What representations and warranties will a company have to make in an acquisition?

Takeaway: In an acquisition, the seller must make a comprehensive set of legally binding promises about every aspect of the business; any breach of these "reps and warranties" discovered after closing can result in a significant financial penalty.

When you sell your company, the acquirer is effectively buying it "as-is," but only after you have provided them with a detailed and legally binding "owner's manual" in the form of the representations and warranties (reps & warranties) section of the merger agreement. This is one of the longest and most critical sections of the entire contract.

Reps & warranties are a series of detailed statements of fact that your company makes about its business, legal, and financial condition. If any of these statements are found to be untrue after the deal closes, the buyer has the right to make a legal claim against you and the other selling stockholders to recover their damages.

What Do Reps & Warranties Cover?

The list of reps & warranties is exhaustive. It is designed to cover every conceivable aspect of your business to give the buyer a full and transparent picture of what they are acquiring. The standard list will require you to make factual statements about:

  • Corporate Matters: That the company is a duly organized corporation, has provided the buyer with a complete and accurate cap table, and has the authority to sign the merger agreement.

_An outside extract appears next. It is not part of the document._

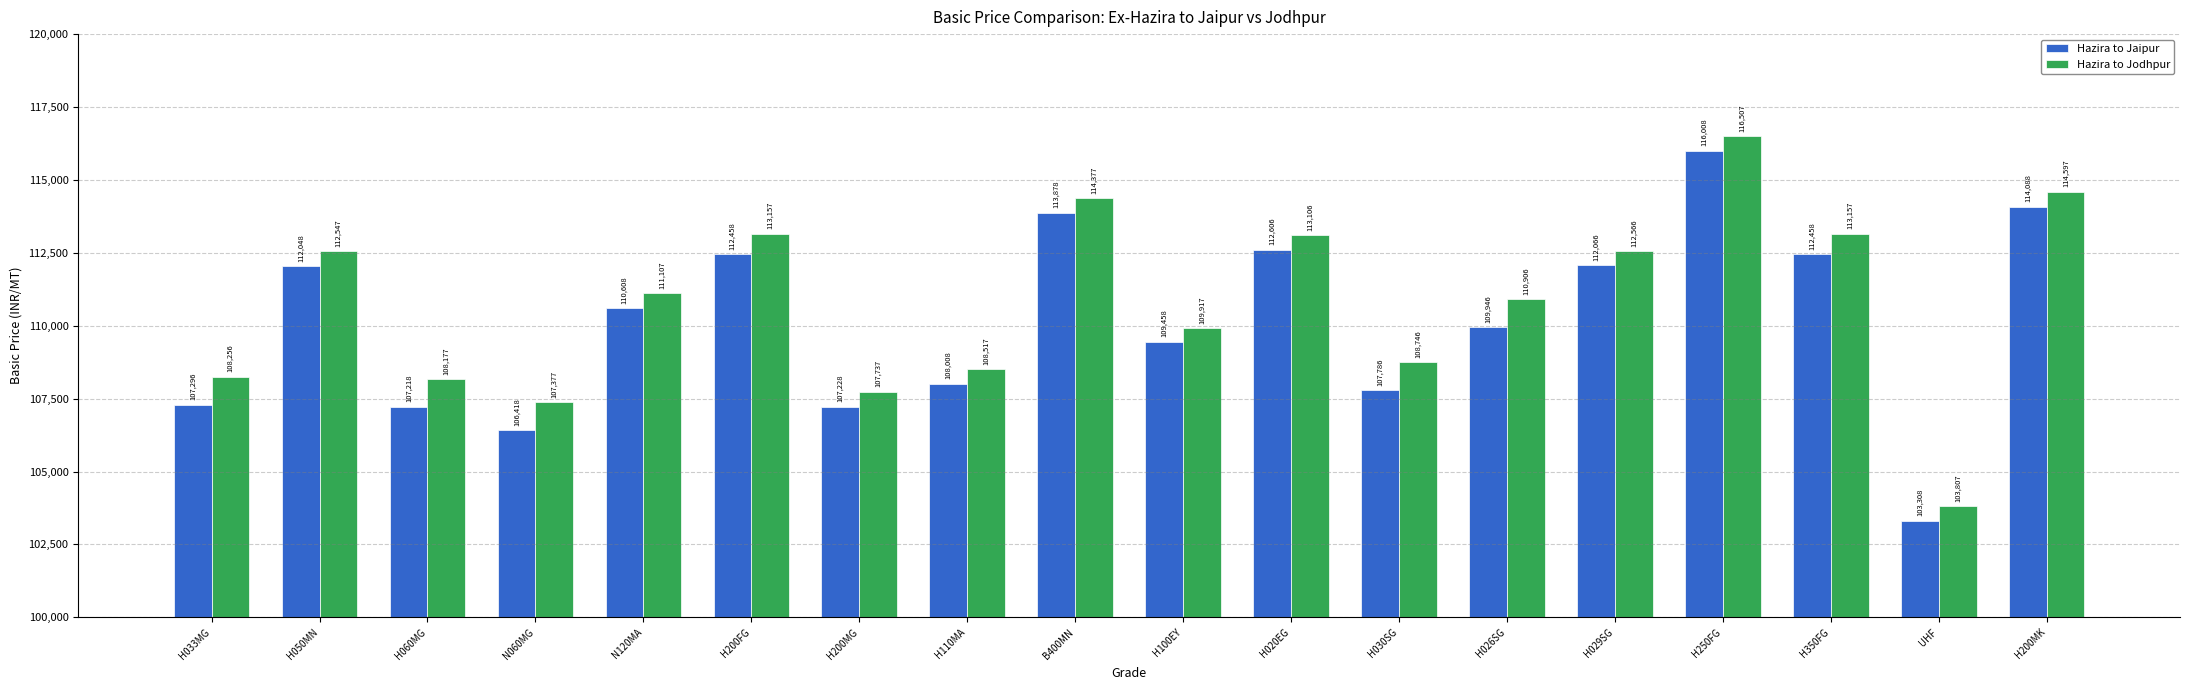

What is the label of the 7th bar from the left?

H200MG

  • Financials: That your historical financial statements are accurate and have been prepared in accordance with GAAP.

  • Liabilities: That there are no undisclosed debts or liabilities.

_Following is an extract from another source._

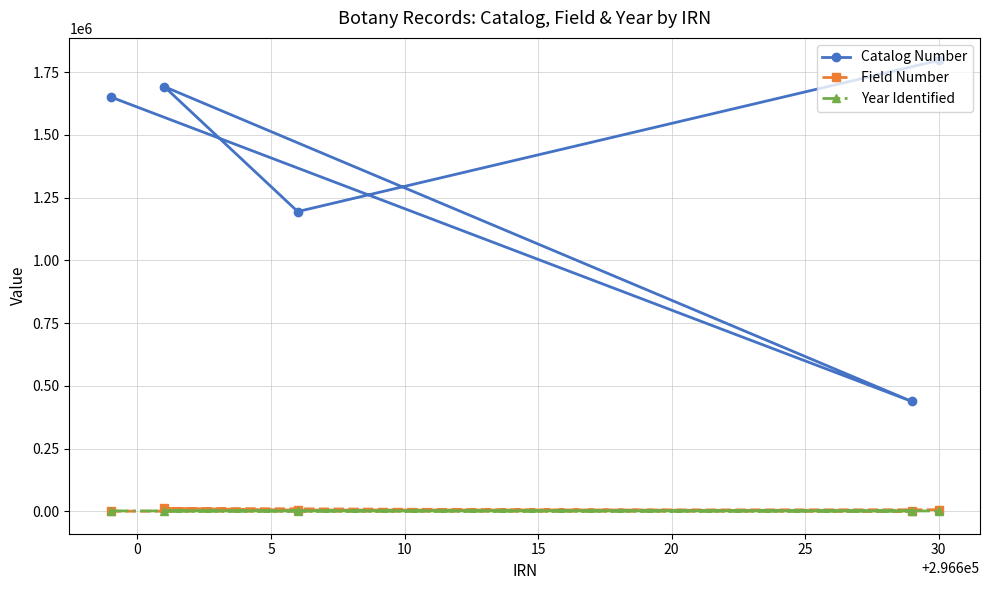

What are all the series names shown in the legend?

Catalog Number, Field Number, Year Identified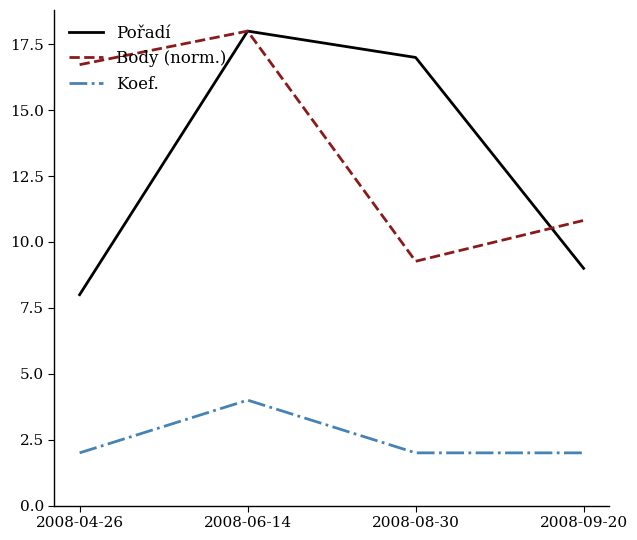

At 2008-08-30, list the series in order from largest to smallest.

Pořadí, Body (norm.), Koef.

  • Contracts: That the company has provided a list of all its material contracts and that it is not in breach of any of them.

  • Intellectual Property: That the company owns or has valid licenses to all the IP necessary to run its business and is not infringing on the IP of any third party.

  • Employees and Benefits: That the company is in compliance with all employment laws and that all employee benefit plans have been properly administered.

  • Tax: That the company has filed all required tax returns and paid all taxes due.

  • Litigation: That there is no pending or threatened litigation against the company.

  • Compliance with Laws: A broad representation that the company is in compliance with all applicable laws and regulations.

The Role of the Disclosure Schedule

It is almost impossible for any company to make all of these representations without any exceptions. The mechanism for handling these exceptions is the Disclosure Schedule. This is a separate, lengthy document where you must list, in painstaking detail, any specific facts or circumstances that are an exception to the general reps & warranties.

For example, if you are involved in a minor pending lawsuit, you must disclose it on the schedule corresponding to the "No Litigation" representation. By formally disclosing an issue, you prevent the buyer from later claiming that you breached your warranty on that specific matter. The process of preparing the Disclosure Schedules is one of the most time-consuming parts of the entire M&A legal process.

Disclaimer: This post is for general informational purposes only and does not constitute legal, tax, or financial advice. Reading or relying on this content does not create an attorney–client relationship. Every startup’s situation is unique, and you should consult qualified legal or tax professionals before making decisions that may affect your business.